Request – Copy word for word the lines of the data, starting at the very first line and ending at the line that contains "What is MP BGP", with both of those lines included.

Input material –
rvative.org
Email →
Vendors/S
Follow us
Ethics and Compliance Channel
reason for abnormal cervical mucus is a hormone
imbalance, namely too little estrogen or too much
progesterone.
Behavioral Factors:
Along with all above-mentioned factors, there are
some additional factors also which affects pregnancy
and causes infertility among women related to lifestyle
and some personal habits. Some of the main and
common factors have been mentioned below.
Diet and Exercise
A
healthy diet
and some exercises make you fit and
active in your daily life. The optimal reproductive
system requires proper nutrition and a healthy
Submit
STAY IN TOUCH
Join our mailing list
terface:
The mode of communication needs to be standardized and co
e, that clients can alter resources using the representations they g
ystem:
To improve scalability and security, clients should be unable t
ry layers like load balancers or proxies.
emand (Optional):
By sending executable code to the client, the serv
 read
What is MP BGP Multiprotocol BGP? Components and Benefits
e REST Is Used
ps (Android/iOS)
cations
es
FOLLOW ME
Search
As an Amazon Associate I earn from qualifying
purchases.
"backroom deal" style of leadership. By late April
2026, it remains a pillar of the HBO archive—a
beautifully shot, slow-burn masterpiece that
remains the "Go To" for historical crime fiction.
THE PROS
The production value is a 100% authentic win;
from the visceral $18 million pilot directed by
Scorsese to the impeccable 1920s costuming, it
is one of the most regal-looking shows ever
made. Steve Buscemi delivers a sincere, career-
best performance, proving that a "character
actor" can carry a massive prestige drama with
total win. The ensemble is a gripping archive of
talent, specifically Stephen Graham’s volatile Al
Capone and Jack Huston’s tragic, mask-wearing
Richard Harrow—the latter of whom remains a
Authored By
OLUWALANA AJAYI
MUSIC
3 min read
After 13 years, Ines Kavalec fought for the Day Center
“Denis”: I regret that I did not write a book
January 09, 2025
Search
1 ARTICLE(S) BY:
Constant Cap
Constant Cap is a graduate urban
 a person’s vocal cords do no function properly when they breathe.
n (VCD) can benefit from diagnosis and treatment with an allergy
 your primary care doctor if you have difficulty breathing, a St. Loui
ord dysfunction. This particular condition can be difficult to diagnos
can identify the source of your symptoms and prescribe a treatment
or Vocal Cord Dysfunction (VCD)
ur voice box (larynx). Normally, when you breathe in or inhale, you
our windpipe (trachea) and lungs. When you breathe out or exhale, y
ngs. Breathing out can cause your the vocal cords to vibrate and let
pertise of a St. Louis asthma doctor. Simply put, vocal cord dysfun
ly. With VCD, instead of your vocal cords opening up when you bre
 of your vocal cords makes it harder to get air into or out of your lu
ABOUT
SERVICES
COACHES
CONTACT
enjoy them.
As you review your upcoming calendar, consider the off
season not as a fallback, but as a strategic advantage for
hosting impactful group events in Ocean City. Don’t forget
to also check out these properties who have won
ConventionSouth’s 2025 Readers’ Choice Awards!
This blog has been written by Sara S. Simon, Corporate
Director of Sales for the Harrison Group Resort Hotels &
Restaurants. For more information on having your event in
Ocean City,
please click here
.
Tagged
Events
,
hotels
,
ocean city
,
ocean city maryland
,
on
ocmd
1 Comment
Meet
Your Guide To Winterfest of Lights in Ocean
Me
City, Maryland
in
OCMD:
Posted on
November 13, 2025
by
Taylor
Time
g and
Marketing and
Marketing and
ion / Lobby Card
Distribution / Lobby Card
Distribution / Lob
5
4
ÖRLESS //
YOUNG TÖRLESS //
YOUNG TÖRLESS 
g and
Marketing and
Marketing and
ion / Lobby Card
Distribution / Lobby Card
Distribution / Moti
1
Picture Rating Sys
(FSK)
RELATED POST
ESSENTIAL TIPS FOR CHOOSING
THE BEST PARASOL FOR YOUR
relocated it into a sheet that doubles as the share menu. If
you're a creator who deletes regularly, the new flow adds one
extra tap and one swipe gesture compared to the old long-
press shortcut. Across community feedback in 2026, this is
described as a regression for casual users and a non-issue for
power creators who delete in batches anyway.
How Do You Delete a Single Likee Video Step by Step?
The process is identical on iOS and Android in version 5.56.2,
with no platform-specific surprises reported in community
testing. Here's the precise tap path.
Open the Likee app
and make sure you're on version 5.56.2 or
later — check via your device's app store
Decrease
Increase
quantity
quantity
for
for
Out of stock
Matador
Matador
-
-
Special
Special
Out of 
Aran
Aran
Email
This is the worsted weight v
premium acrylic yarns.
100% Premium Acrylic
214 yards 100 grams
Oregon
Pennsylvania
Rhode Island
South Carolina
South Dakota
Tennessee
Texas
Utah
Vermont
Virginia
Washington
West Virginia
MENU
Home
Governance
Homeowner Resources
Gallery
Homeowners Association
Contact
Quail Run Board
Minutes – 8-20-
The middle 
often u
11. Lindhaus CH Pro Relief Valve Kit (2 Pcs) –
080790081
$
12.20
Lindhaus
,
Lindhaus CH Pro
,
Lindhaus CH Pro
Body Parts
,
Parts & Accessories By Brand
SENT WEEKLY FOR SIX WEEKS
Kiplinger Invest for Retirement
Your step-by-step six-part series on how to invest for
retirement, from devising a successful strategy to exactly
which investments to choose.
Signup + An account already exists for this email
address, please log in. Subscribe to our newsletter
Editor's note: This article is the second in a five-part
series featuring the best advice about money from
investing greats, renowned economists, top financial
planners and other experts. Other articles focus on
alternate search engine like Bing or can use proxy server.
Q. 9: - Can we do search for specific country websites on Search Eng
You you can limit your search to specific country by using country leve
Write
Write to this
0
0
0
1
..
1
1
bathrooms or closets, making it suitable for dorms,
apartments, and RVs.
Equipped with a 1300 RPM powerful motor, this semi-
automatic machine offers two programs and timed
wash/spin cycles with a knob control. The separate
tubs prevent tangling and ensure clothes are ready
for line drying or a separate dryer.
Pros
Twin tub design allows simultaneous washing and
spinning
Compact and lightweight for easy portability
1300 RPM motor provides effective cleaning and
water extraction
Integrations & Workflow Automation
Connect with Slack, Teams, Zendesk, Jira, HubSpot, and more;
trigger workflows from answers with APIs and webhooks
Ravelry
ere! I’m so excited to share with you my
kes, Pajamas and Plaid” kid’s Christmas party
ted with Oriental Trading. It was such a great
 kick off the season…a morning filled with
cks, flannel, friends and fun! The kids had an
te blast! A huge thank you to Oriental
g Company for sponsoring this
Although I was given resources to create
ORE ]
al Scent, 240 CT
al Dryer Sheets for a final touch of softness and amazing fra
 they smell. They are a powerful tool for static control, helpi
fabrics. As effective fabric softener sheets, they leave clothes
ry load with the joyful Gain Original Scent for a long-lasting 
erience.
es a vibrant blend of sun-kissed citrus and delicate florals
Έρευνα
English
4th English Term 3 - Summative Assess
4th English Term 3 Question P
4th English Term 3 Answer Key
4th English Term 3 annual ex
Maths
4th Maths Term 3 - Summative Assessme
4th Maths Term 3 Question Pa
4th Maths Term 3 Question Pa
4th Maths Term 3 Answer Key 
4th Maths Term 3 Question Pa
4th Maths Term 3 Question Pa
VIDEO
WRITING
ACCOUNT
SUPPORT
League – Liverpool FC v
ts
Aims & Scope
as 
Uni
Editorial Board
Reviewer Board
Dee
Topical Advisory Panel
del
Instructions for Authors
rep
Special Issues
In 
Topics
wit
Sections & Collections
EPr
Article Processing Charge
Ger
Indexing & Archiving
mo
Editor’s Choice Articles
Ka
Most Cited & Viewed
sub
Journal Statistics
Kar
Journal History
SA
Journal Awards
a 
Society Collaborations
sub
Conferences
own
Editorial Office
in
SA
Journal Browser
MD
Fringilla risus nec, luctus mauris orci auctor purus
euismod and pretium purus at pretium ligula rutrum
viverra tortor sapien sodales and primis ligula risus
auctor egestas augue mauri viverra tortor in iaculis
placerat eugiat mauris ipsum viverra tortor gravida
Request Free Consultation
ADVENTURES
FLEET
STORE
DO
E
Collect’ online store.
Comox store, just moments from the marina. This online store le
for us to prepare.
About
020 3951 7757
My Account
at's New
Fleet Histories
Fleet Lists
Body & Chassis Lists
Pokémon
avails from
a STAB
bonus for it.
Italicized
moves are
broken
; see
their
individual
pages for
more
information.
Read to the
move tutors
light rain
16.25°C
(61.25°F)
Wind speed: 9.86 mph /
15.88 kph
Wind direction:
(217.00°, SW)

Expected output –
rvative.org
Email →
Vendors/S
Follow us
Ethics and Compliance Channel
reason for abnormal cervical mucus is a hormone
imbalance, namely too little estrogen or too much
progesterone.
Behavioral Factors:
Along with all above-mentioned factors, there are
some additional factors also which affects pregnancy
and causes infertility among women related to lifestyle
and some personal habits. Some of the main and
common factors have been mentioned below.
Diet and Exercise
A
healthy diet
and some exercises make you fit and
active in your daily life. The optimal reproductive
system requires proper nutrition and a healthy
Submit
STAY IN TOUCH
Join our mailing list
terface:
The mode of communication needs to be standardized and co
e, that clients can alter resources using the representations they g
ystem:
To improve scalability and security, clients should be unable t
ry layers like load balancers or proxies.
emand (Optional):
By sending executable code to the client, the serv
 read
What is MP BGP Multiprotocol BGP? Components and Benefits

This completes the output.